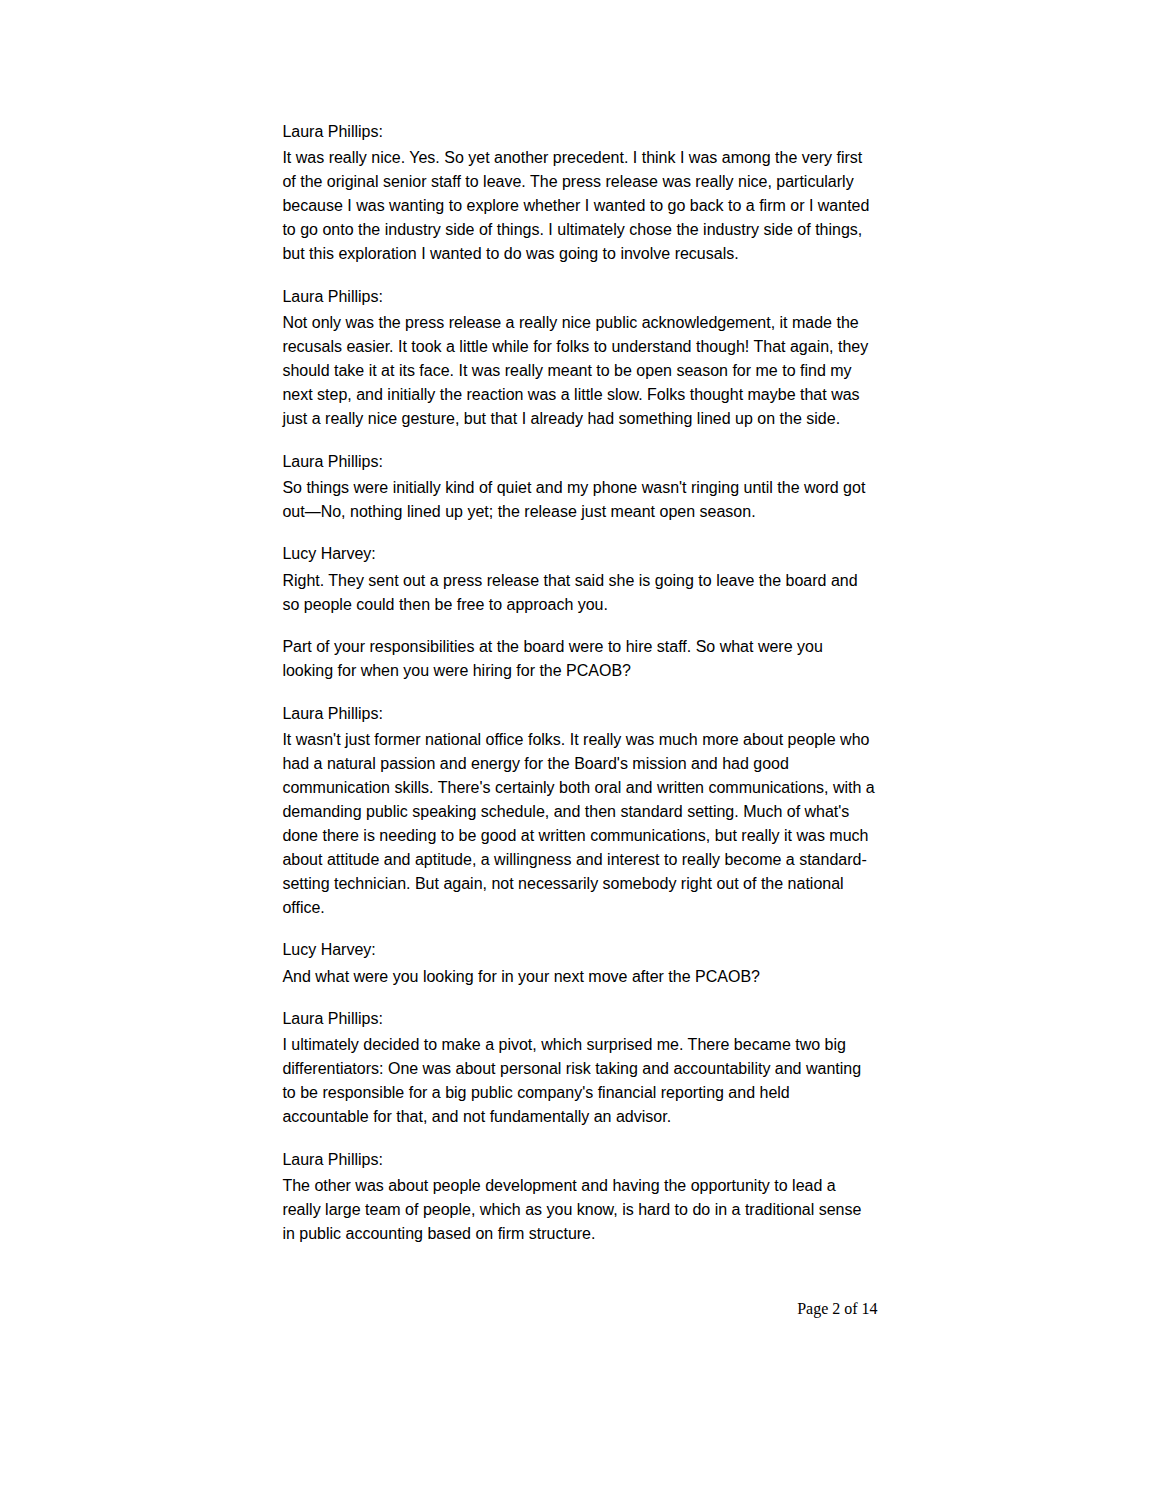Laura Phillips:
It was really nice. Yes. So yet another precedent. I think I was among the very first of the original senior staff to leave. The press release was really nice, particularly because I was wanting to explore whether I wanted to go back to a firm or I wanted to go onto the industry side of things. I ultimately chose the industry side of things, but this exploration I wanted to do was going to involve recusals.
Laura Phillips:
Not only was the press release a really nice public acknowledgement, it made the recusals easier. It took a little while for folks to understand though! That again, they should take it at its face. It was really meant to be open season for me to find my next step, and initially the reaction was a little slow. Folks thought maybe that was just a really nice gesture, but that I already had something lined up on the side.
Laura Phillips:
So things were initially kind of quiet and my phone wasn't ringing until the word got out—No, nothing lined up yet; the release just meant open season.
Lucy Harvey:
Right. They sent out a press release that said she is going to leave the board and so people could then be free to approach you.
Part of your responsibilities at the board were to hire staff. So what were you looking for when you were hiring for the PCAOB?
Laura Phillips:
It wasn't just former national office folks. It really was much more about people who had a natural passion and energy for the Board's mission and had good communication skills. There's certainly both oral and written communications, with a demanding public speaking schedule, and then standard setting. Much of what's done there is needing to be good at written communications, but really it was much about attitude and aptitude, a willingness and interest to really become a standard-setting technician. But again, not necessarily somebody right out of the national office.
Lucy Harvey:
And what were you looking for in your next move after the PCAOB?
Laura Phillips:
I ultimately decided to make a pivot, which surprised me. There became two big differentiators: One was about personal risk taking and accountability and wanting to be responsible for a big public company's financial reporting and held accountable for that, and not fundamentally an advisor.
Laura Phillips:
The other was about people development and having the opportunity to lead a really large team of people, which as you know, is hard to do in a traditional sense in public accounting based on firm structure.
Page 2 of 14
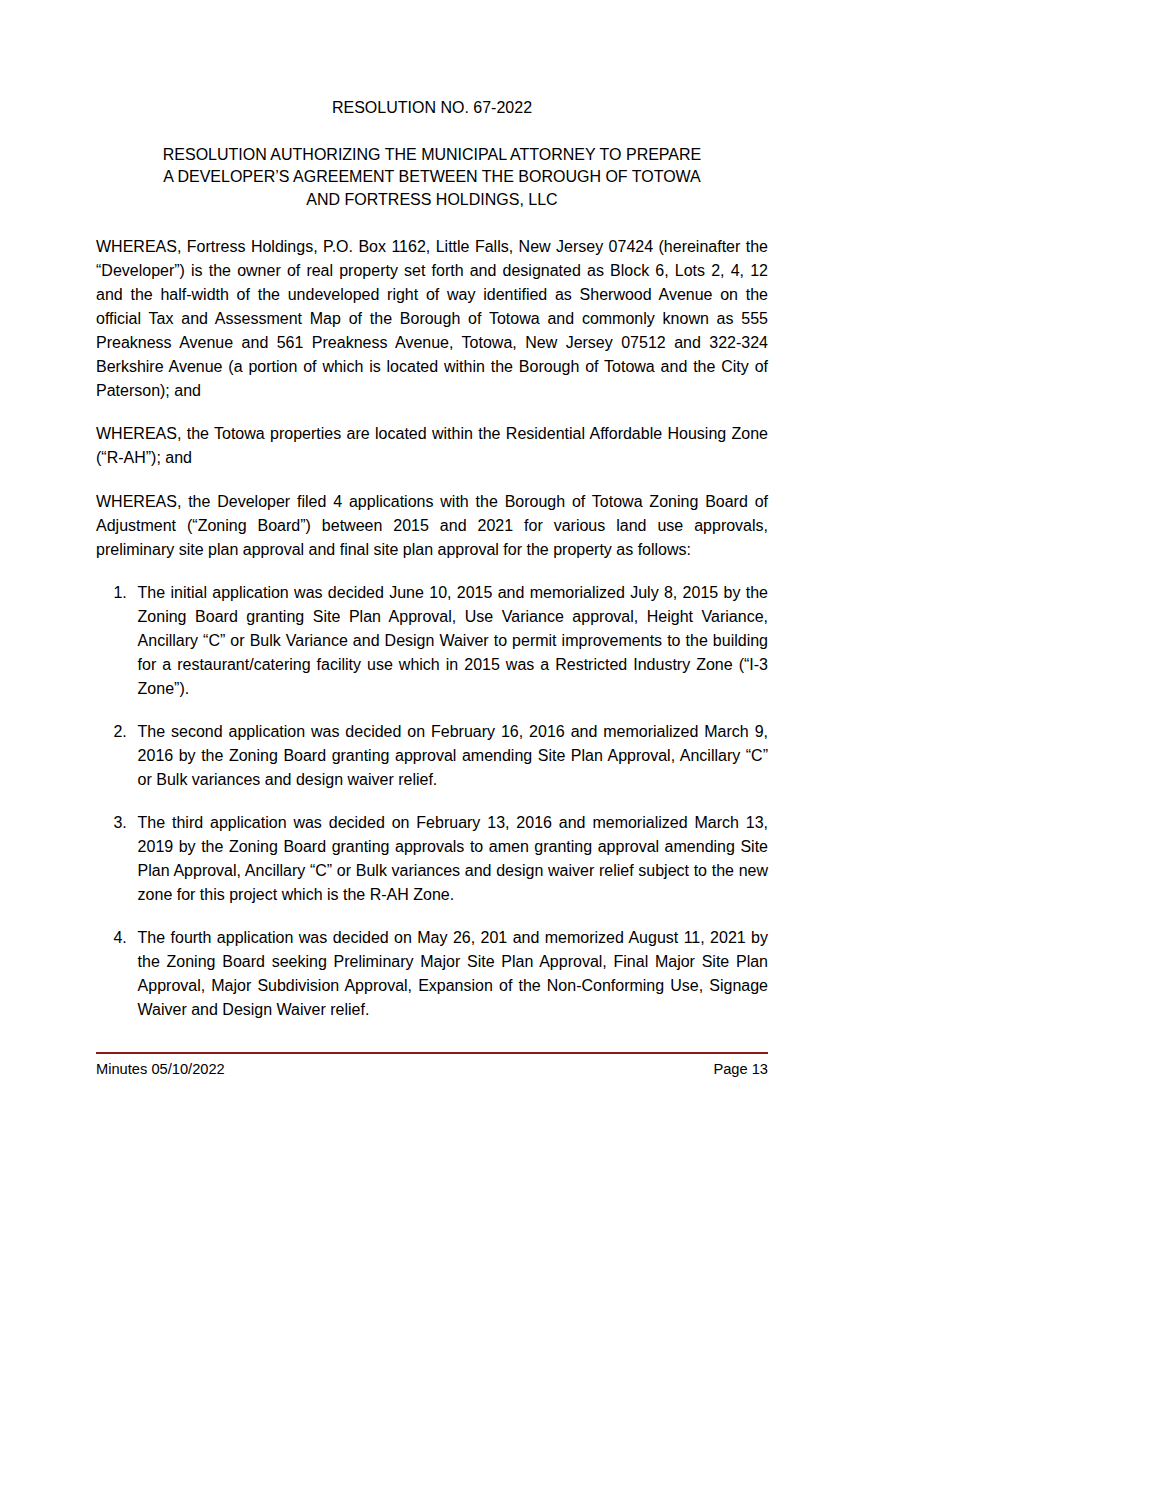RESOLUTION NO. 67-2022
RESOLUTION AUTHORIZING THE MUNICIPAL ATTORNEY TO PREPARE
A DEVELOPER’S AGREEMENT BETWEEN THE BOROUGH OF TOTOWA
AND FORTRESS HOLDINGS, LLC
WHEREAS, Fortress Holdings, P.O. Box 1162, Little Falls, New Jersey 07424 (hereinafter the “Developer”) is the owner of real property set forth and designated as Block 6, Lots 2, 4, 12 and the half-width of the undeveloped right of way identified as Sherwood Avenue on the official Tax and Assessment Map of the Borough of Totowa and commonly known as 555 Preakness Avenue and 561 Preakness Avenue, Totowa, New Jersey 07512 and 322-324 Berkshire Avenue (a portion of which is located within the Borough of Totowa and the City of Paterson); and
WHEREAS, the Totowa properties are located within the Residential Affordable Housing Zone (“R-AH”); and
WHEREAS, the Developer filed 4 applications with the Borough of Totowa Zoning Board of Adjustment (“Zoning Board”) between 2015 and 2021 for various land use approvals, preliminary site plan approval and final site plan approval for the property as follows:
The initial application was decided June 10, 2015 and memorialized July 8, 2015 by the Zoning Board granting Site Plan Approval, Use Variance approval, Height Variance, Ancillary “C” or Bulk Variance and Design Waiver to permit improvements to the building for a restaurant/catering facility use which in 2015 was a Restricted Industry Zone (“I-3 Zone”).
The second application was decided on February 16, 2016 and memorialized March 9, 2016 by the Zoning Board granting approval amending Site Plan Approval, Ancillary “C” or Bulk variances and design waiver relief.
The third application was decided on February 13, 2016 and memorialized March 13, 2019 by the Zoning Board granting approvals to amen granting approval amending Site Plan Approval, Ancillary “C” or Bulk variances and design waiver relief subject to the new zone for this project which is the R-AH Zone.
The fourth application was decided on May 26, 201 and memorized August 11, 2021 by the Zoning Board seeking Preliminary Major Site Plan Approval, Final Major Site Plan Approval, Major Subdivision Approval, Expansion of the Non-Conforming Use, Signage Waiver and Design Waiver relief.
Minutes 05/10/2022 Page 13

Task to carry out ▸
Identify each line in the entries with the word "PCAOB" and copy it.

Finished task ▸
Part of your responsibilities at the board were to hire staff. So what were you looking for when you were hiring for the PCAOB?
And what were you looking for in your next move after the PCAOB?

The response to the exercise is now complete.